# TEXT TO READ
○ ○ ○ ○ ○
# A brag on Dax pup



## KZoppa (Aug 14, 2010)

So today is the great day of fireworks and spazzy freaked out dogs right? Not in my house! All around us people are setting off fireworks, some pretty loud. Had Dax out front with me on leash of course because his recall is still that of a scatter brained puppy. No spazzy puppy! 

KA-BOOM! 

Dax just looks up for a second and then goes back to bug chasing. No fear. Mild curiosity but that's it. Even if he drives me crazy with the scatter brained puppy focus, he's pretty solid in new situations though occasionally he does get excited about some things and gets barky and obnoxious. 

Fireworks don't scare him. Score!

So that means neither of my dogs have a problem with loud noises. Awesome!


----------



## BellaLuna (Jan 27, 2013)

Yeah Gatticus could care less while Bella the nervous Nelly paced back and fourth all the while he just looked at her like your such a dummy lol... 

Sent from Petguide.com Free App


----------



## TriciaS (Mar 25, 2013)

Lucky! My 5 month old pup was super confident when we brought her home at 8 weeks, but in the past few weeks she's developed a fear of the lawn mower and tonight, she crated herself once the fireworks started. 

My lab mix actually does great outside during the noises, he gets nervous with us outside and him inside. 

I'm hoping our puppy will outgrow the fear, maybe it's some weird growing-up stage....I'll just keep feeding her hot dogs for every step closer she comes downstairs during the scary noises. 

Congrats on your pup!


----------



## Lucy Dog (Aug 10, 2008)

It's a good start, but I've had dogs that could care less about fireworks and thunder for the first couple years of their life and then suddenly get scared once they hit adulthood. Nothing really causes it, they just all of a sudden get scared.

I'll light fireworks off in front of Lucy and she doesn't even flinch, but there isn't much that fazes her. She completely slept through all of them tonight. My new puppy had the same reaction as yours. Caught his slight interest, but hardly even noticed anything 99% of the time they were going off. Hopefully we're both in the same boat. It's nice when you don't have to worry about them getting so scared.


----------



## KZoppa (Aug 14, 2010)

Lucy Dog said:


> It's a good start, but I've had dogs that could care less about fireworks and thunder for the first couple years of their life and then suddenly get scared once they hit adulthood. Nothing really causes it, they just all of a sudden get scared.
○ ○ ○ ○ ○
# RECORD LIST
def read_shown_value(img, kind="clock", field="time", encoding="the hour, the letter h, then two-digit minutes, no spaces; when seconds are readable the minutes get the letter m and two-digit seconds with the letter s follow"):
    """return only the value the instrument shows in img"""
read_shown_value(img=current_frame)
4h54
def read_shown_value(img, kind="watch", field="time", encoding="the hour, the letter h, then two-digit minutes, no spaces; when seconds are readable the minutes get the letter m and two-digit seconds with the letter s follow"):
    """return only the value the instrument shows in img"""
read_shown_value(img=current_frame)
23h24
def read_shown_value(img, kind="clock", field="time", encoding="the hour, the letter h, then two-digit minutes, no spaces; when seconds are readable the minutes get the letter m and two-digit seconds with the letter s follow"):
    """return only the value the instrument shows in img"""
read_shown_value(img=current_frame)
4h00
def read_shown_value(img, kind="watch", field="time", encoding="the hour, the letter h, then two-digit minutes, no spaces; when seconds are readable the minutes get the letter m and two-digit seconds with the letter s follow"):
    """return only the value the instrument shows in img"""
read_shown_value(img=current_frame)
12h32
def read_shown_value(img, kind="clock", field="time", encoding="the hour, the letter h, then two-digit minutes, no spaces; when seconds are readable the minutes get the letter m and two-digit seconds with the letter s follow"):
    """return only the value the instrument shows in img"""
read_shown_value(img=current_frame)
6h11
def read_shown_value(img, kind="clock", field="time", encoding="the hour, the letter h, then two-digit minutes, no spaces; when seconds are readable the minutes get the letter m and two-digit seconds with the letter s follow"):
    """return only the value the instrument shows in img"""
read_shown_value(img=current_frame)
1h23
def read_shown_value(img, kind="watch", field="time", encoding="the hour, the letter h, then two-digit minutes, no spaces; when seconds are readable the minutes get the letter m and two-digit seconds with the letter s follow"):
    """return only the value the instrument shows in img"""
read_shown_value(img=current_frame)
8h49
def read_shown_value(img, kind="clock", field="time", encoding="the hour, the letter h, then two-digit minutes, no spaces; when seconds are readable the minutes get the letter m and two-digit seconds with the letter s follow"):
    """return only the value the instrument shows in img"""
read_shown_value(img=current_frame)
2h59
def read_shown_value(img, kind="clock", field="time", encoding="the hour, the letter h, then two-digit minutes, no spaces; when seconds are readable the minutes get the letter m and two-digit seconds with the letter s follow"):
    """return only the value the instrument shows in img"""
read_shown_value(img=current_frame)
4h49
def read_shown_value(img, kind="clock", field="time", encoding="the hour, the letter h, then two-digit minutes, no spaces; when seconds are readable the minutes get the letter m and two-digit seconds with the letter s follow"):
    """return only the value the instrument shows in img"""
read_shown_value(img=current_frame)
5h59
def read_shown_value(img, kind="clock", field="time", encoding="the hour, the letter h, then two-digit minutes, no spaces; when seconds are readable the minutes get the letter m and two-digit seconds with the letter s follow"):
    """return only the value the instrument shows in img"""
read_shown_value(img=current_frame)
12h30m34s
○ ○ ○ ○ ○
# WHAT YOU WILL DO
List every username that heads a post in the forum thread about Dax. Include each name only once. The listing above comes from a different source than the forum thread.

# CORRECT RESPONSE
KZoppa, BellaLuna, TriciaS, Lucy Dog